Data for analysis →
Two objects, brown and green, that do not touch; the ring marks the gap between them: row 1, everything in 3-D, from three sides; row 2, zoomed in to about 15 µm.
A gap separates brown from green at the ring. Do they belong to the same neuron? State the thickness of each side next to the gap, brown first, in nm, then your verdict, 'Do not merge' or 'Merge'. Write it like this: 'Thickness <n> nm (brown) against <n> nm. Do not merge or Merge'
--
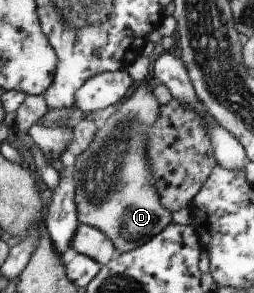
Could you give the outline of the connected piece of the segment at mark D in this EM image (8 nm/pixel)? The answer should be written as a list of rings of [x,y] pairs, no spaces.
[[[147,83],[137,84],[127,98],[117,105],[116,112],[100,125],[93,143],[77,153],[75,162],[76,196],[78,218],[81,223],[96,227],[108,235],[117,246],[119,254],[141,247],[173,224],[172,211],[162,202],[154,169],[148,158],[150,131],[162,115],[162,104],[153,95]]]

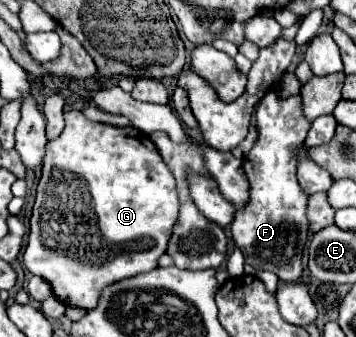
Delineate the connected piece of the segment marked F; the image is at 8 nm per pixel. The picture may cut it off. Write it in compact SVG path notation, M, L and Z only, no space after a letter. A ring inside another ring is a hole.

Task to carry out →
What lines of the data include the word "brown"? Copy each of them.

Exercise response →
Two objects, brown and green, that do not touch; the ring marks the gap between them: row 1, everything in 3-D, from three sides; row 2, zoomed in to about 15 µm.
A gap separates brown from green at the ring. Do they belong to the same neuron? State the thickness of each side next to the gap, brown first, in nm, then your verdict, 'Do not merge' or 'Merge'. Write it like this: 'Thickness <n> nm (brown) against <n> nm. Do not merge or Merge'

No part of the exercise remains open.